# [Work instruction]
Every record is to be copied unchanged, except that its pictures are removed.

# [Exercise materials]
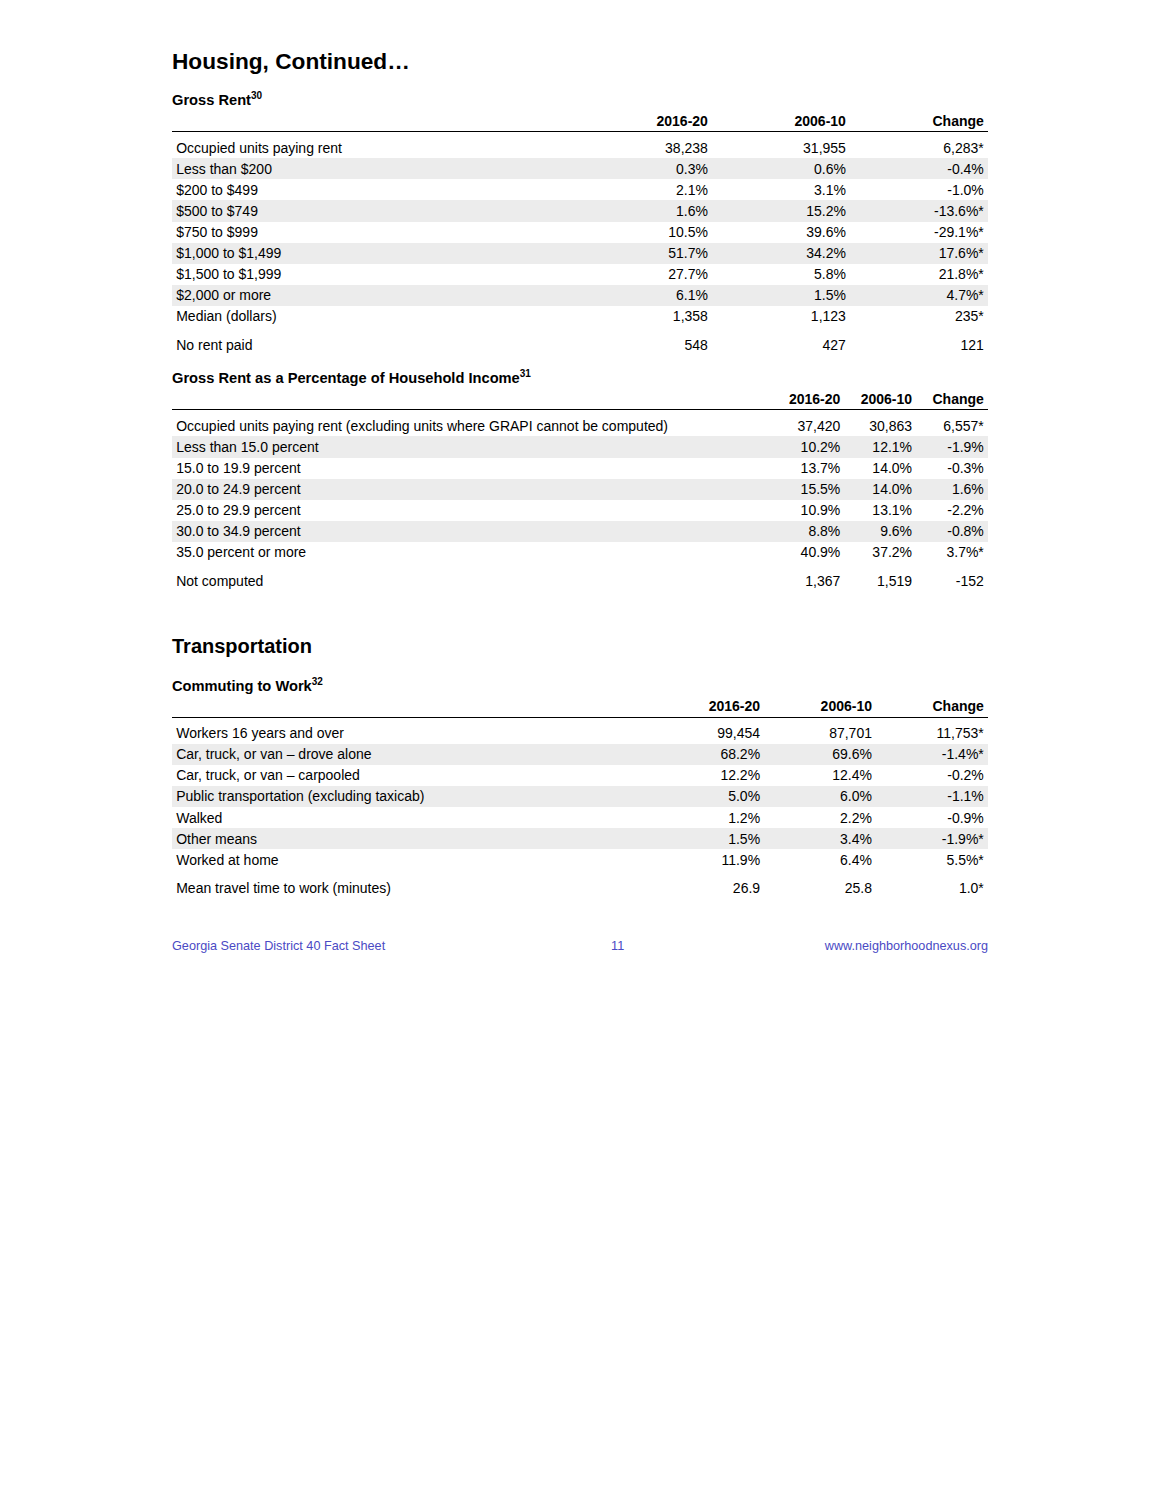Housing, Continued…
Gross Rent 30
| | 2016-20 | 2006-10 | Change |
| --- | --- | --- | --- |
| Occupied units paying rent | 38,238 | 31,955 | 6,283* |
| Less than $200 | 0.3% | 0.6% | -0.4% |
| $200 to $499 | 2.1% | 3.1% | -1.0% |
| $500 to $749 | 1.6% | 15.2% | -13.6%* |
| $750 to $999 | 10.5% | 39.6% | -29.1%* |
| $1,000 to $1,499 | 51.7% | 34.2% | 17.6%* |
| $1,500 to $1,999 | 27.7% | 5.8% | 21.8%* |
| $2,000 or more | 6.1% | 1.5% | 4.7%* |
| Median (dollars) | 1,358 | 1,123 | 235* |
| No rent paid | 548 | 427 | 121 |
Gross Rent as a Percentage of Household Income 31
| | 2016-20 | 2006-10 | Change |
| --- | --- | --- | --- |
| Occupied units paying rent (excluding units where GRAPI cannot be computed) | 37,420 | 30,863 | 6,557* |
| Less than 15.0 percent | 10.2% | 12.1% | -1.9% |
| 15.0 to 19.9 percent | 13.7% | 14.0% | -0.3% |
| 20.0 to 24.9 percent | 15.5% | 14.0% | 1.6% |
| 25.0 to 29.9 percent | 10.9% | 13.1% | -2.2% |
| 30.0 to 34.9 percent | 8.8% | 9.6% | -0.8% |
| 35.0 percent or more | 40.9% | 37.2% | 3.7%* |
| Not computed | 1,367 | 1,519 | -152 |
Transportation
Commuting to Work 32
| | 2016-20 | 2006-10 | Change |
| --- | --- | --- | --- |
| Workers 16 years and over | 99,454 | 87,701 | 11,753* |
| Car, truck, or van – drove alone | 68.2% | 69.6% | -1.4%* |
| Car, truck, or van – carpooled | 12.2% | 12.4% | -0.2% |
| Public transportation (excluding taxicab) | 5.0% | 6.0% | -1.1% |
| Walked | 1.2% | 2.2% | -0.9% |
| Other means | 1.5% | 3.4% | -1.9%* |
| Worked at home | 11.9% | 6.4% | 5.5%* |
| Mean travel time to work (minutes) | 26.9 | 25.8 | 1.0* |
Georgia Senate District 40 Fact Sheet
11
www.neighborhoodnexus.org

# [Response]
Housing, Continued…
Gross Rent 30
| | 2016-20 | 2006-10 | Change |
| --- | --- | --- | --- |
| Occupied units paying rent | 38,238 | 31,955 | 6,283* |
| Less than $200 | 0.3% | 0.6% | -0.4% |
| $200 to $499 | 2.1% | 3.1% | -1.0% |
| $500 to $749 | 1.6% | 15.2% | -13.6%* |
| $750 to $999 | 10.5% | 39.6% | -29.1%* |
| $1,000 to $1,499 | 51.7% | 34.2% | 17.6%* |
| $1,500 to $1,999 | 27.7% | 5.8% | 21.8%* |
| $2,000 or more | 6.1% | 1.5% | 4.7%* |
| Median (dollars) | 1,358 | 1,123 | 235* |
| No rent paid | 548 | 427 | 121 |
Gross Rent as a Percentage of Household Income 31
| | 2016-20 | 2006-10 | Change |
| --- | --- | --- | --- |
| Occupied units paying rent (excluding units where GRAPI cannot be computed) | 37,420 | 30,863 | 6,557* |
| Less than 15.0 percent | 10.2% | 12.1% | -1.9% |
| 15.0 to 19.9 percent | 13.7% | 14.0% | -0.3% |
| 20.0 to 24.9 percent | 15.5% | 14.0% | 1.6% |
| 25.0 to 29.9 percent | 10.9% | 13.1% | -2.2% |
| 30.0 to 34.9 percent | 8.8% | 9.6% | -0.8% |
| 35.0 percent or more | 40.9% | 37.2% | 3.7%* |
| Not computed | 1,367 | 1,519 | -152 |
Transportation
Commuting to Work 32
| | 2016-20 | 2006-10 | Change |
| --- | --- | --- | --- |
| Workers 16 years and over | 99,454 | 87,701 | 11,753* |
| Car, truck, or van – drove alone | 68.2% | 69.6% | -1.4%* |
| Car, truck, or van – carpooled | 12.2% | 12.4% | -0.2% |
| Public transportation (excluding taxicab) | 5.0% | 6.0% | -1.1% |
| Walked | 1.2% | 2.2% | -0.9% |
| Other means | 1.5% | 3.4% | -1.9%* |
| Worked at home | 11.9% | 6.4% | 5.5%* |
| Mean travel time to work (minutes) | 26.9 | 25.8 | 1.0* |
Georgia Senate District 40 Fact Sheet
11
www.neighborhoodnexus.org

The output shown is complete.